Fisetin-loaded nanocochleates: formulation, characterisation, in vitro anticancer testing, bioavailability and biodistribution study.
الكلمات الدالة
نبذة مختصرة
BACKGROUND
The natural flavonoid fisetin has shown anticancer properties but its in vivo administration remains challenging due its poor aqueous solubility and extensive in vivo metabolism. This juncture demands an effective, controlled release and safe formulation of fisetin would be a significant advance for the treatment of cancer.
OBJECTIVE
Nanocochleates are unique lipid-based supramolecular assemblies composed of a negatively charged phospholipid and a divalent cation. The aim was to develop and evaluate fisetin-loaded nanocochleates to improve its therapeutic efficacy. Using the trapping method, fisetin-loaded dimyristoylphosphatidylcholine liposomal vesicles were converted into nanocochleates by the action of Ca(2+) ions. These nanocochleates were further evaluated for physicochemical, in vitro anticancer and haemolysis, pharmacokinetics and tissue distribution study in mice.
RESULTS
Stable rolled-up layers as well as elongated structure of nanocochleates possessing particle size and encapsulation efficiency (EE) of 275 + 4 nm and 84.31 ± 2.52%, respectively were obtained. Nanocochleates demonstrated safety and a sustained release of fisetin at physiological pH. A 1.3-fold improvement in vitro anticancer towards human breast cancer MCF-7 cells was observed.
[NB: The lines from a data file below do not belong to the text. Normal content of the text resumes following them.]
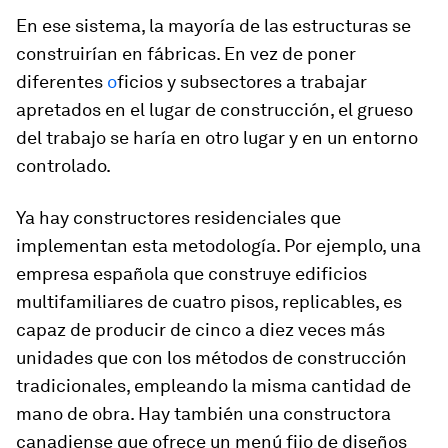
En ese sistema, la mayoría de las estructuras se
construirían en fábricas. En vez de poner
diferentes
o
ficios y subsectores a trabajar
apretados en el lugar de construcción, el grueso
del trabajo se haría en otro lugar y en un entorno
controlado.
Ya hay constructores residenciales que
implementan esta metodología. Por ejemplo, una
empresa española que construye edificios
multifamiliares de cuatro pisos, replicables, es
capaz de producir de cinco a diez veces más
unidades que con los métodos de construcción
tradicionales, empleando la misma cantidad de
mano de obra. Hay también una constructora
canadiense que ofrece un menú fijo de diseños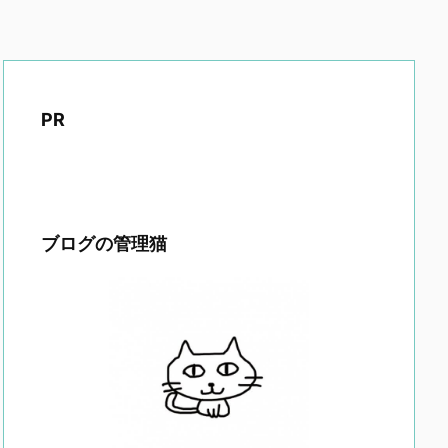
PR
ブログの管理猫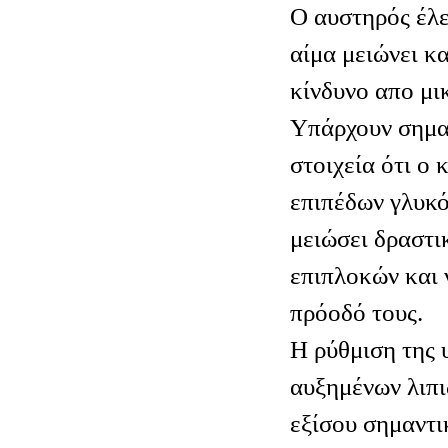
Ο αυστηρός έλ
αίμα μειώνει κα
κίνδυνο απο μ
Υπάρχουν σημα
στοιχεία ότι ο 
επιπέδων γλυκό
μειώσει δραστι
επιπλοκών και 
πρόοδό τους.
Η ρύθμιση της 
αυξημένων λιπι
εξίσου σημαντι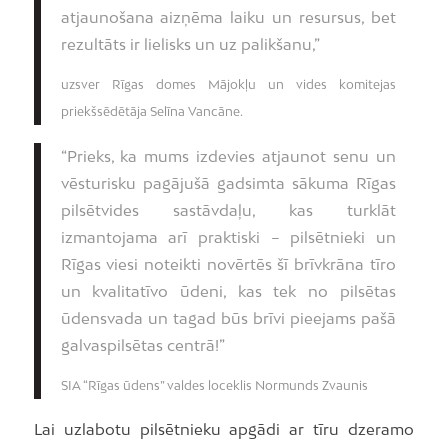
atjaunošana aizņēma laiku un resursus, bet
rezultāts ir lielisks un uz palikšanu,”
uzsver Rīgas domes Mājokļu un vides komitejas
priekšsēdētāja Selīna Vancāne.
“Prieks, ka mums izdevies atjaunot senu un
vēsturisku pagājušā gadsimta sākuma Rīgas
pilsētvides sastāvdaļu, kas turklāt
izmantojama arī praktiski – pilsētnieki un
Rīgas viesi noteikti novērtēs šī brīvkrāna tīro
un kvalitatīvo ūdeni, kas tek no pilsētas
ūdensvada un tagad būs brīvi pieejams pašā
galvaspilsētas centrā!”
SIA “Rīgas ūdens” valdes loceklis Normunds Zvaunis
Lai uzlabotu pilsētnieku apgādi ar tīru dzeramo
Pharmacokinetics studies in mice revealed that nanocochleates injected intraperitonially showed a 141-fold higher relative bioavailability. Moreover, a low tissue distribution was observed.
CONCLUSIONS
Developed nanocochleates markedly improved anticancer efficacy, bioavailability and safety of fisetin. The nanocochleates technology would facilitate the administration of this flavonoid in the clinical setting.
METHODS
In this research article, we focused on lipid-based supramolecular assembly 'nanocochleates' composed of negatively charged phospholipids and divalent cation as drug carrier for systemic delivery system and discussed their formulations, optimisation, characterization, in vitro and in vivo performance.